Ever since UPA-II came to power there has been public outcry against increasing inflation and economic slowdown. India embarked on an ambitious scheme of guaranteed rural employment for which purpose the Mahatma Gandhi National Rural Employment Guarantee Act was passed and the National Rural Employment Guarantee Scheme was placed under it. The Act and the scheme have both emanated from the National Advisory Council.

The Act was intended as a demand based programme ie. if there was a demand for employment in rural areas, the government was required to provide 100 days of employment per family.  Unfortunately, it degenerated into a job creation programme in which creation of assets became secondary. Compare this with previous programmes like the Watershed Management Programme which had the creation of specific assets as the objective. Because they are rural assets, village employment was automatically created.  And because the asset was permanent the villagers had a commitment. Which is what made the programme a success, especially in drought prone areas.  NREGA only aims at putting 100 days wages into the pocket of a villager without necessarily creating assets.  It is a muster based programme and no muster based programme can be run honestly in India.  

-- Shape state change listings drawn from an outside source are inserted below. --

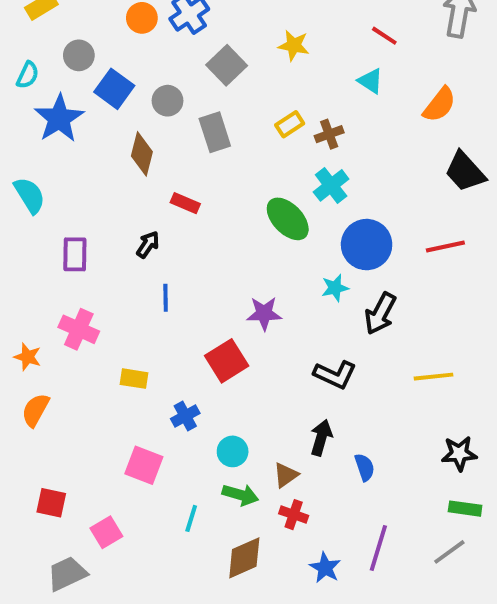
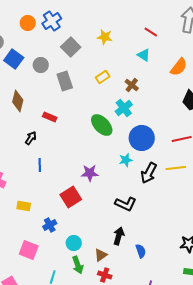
brown cross: (329, 134) -> (132, 85), moved, turned -32
brown diamond: (142, 154) -> (18, 101), moved
yellow line: (434, 377) -> (176, 168), moved
green arrow: (240, 495) -> (78, 265), turned 54

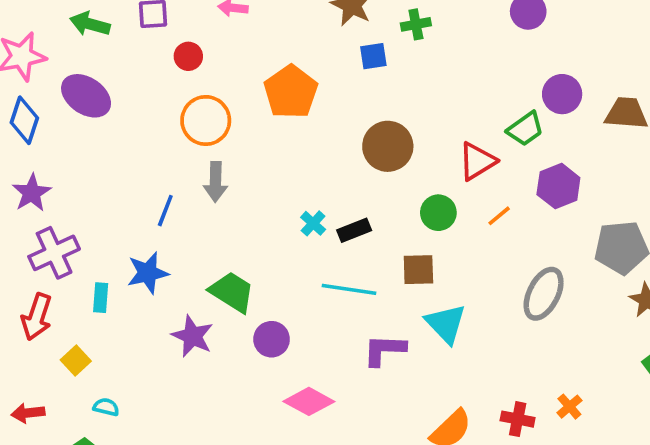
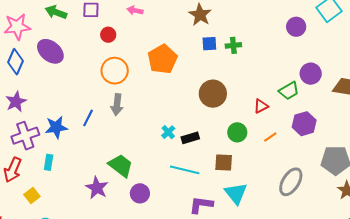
green cross: (416, 24) -> (233, 45), moved
red triangle: (477, 161) -> (261, 106), size x0.7
blue star: (148, 273) -> (56, 127), moved

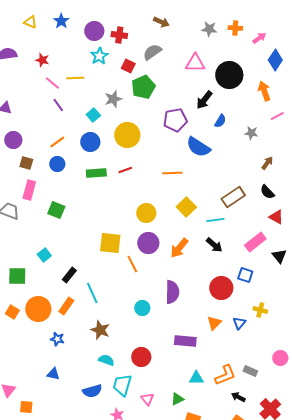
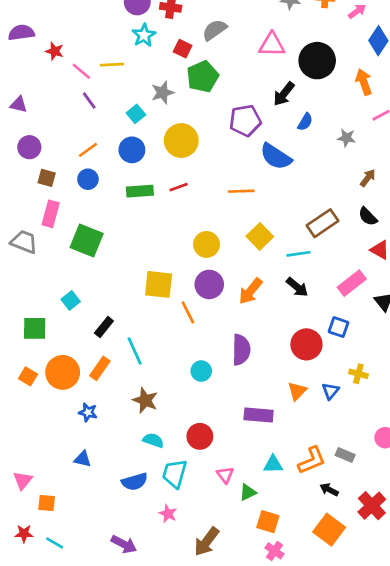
red star: (42, 60) -> (55, 51), moved
green square: (56, 210) -> (87, 240), size x1.4
pink triangle: (147, 399) -> (225, 475), moved

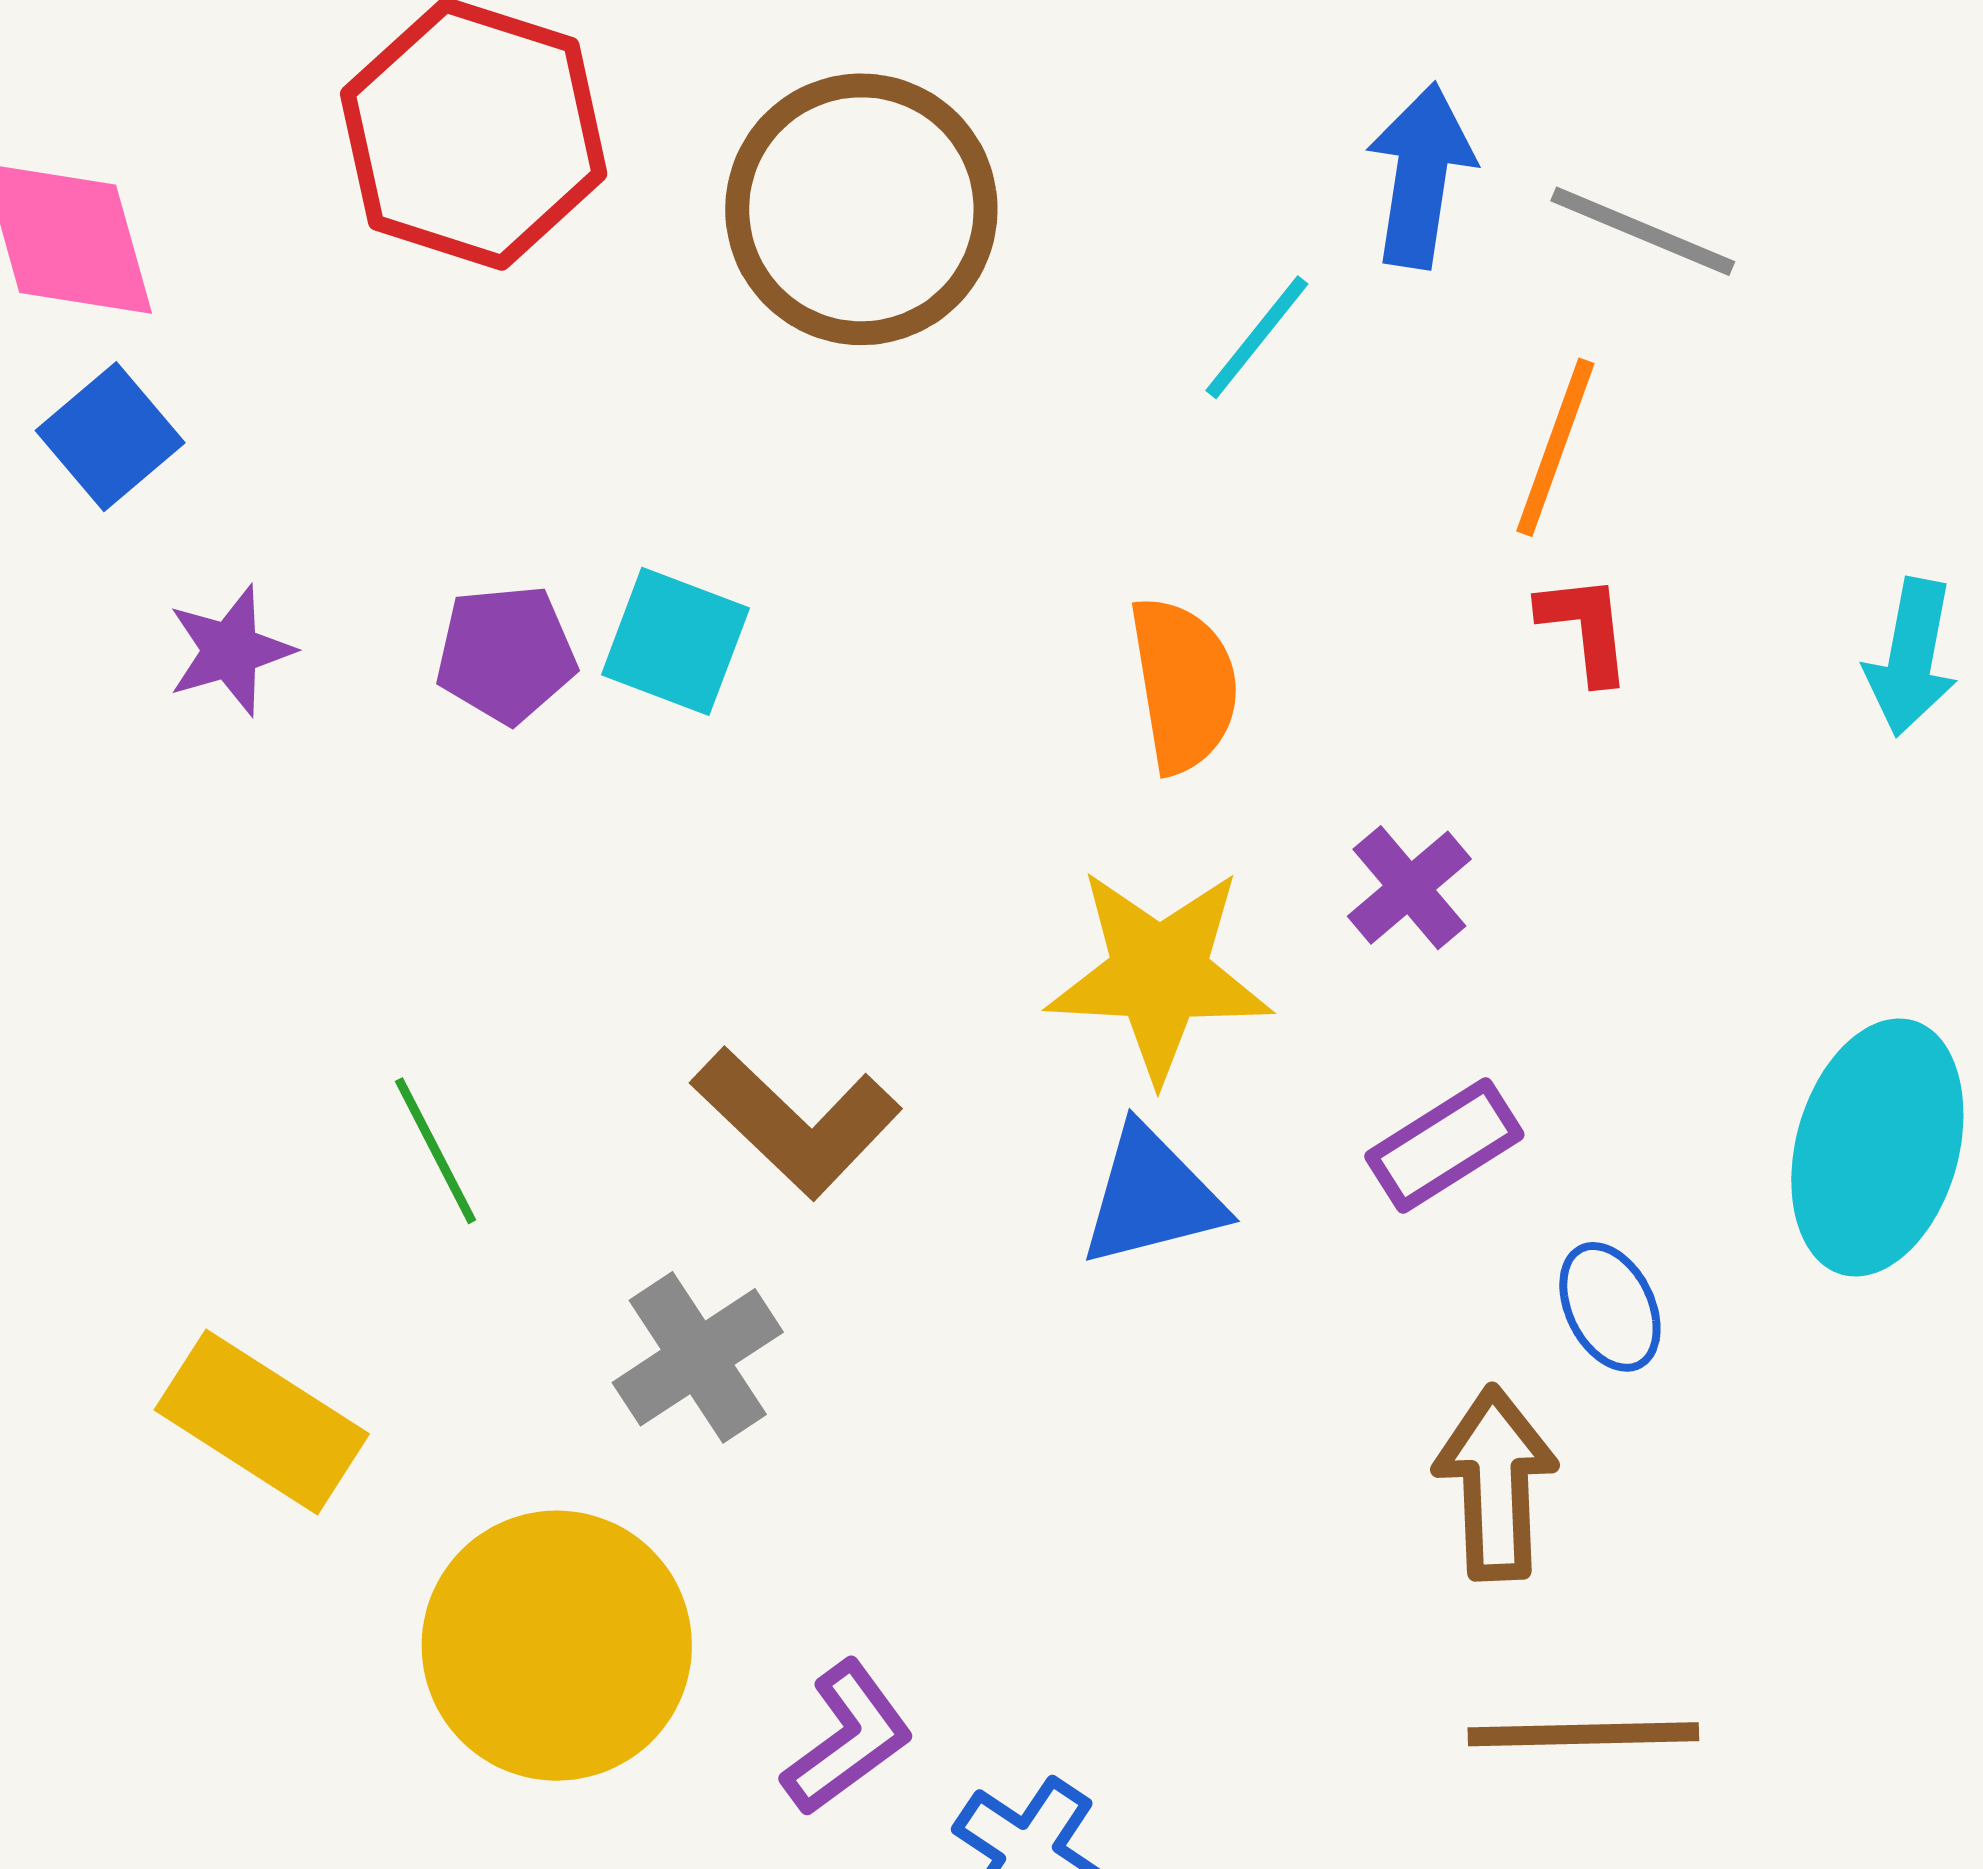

Another reason for inflation is subsidies. The Madhya Pradesh government is guaranteeing 100 per cent purchase of wheat from farmers at a rate which is Rs 350 per quintal more than the prevailing market rate. Is this subsidy really needed? Almost every state gives subsidised electricity to villagers who demand guaranteed supply more than subsidy.  Gujarat is possibly the only state where rural power supply is guaranteed, and paid for. The Gujarat Electricity Board is flush with funds because people pay, the system is properly maintained and enlarged so that the quality of power is constant and both villagers and government have benefited.  

Where subsidies are really necessary is for the starving. To that extent the schemes of cheap grain introduced by Tamil Nadu and Andhra Pradesh are examples of properly applied subsidies. Free power is an example of a subsidy being wasted.  Misplaced populism has wrecked governance. Missing is the holistic view taken by people who understand the country, budgeting, needs of the average citizen and the economics of subsidy as against full payment for a beneficial service.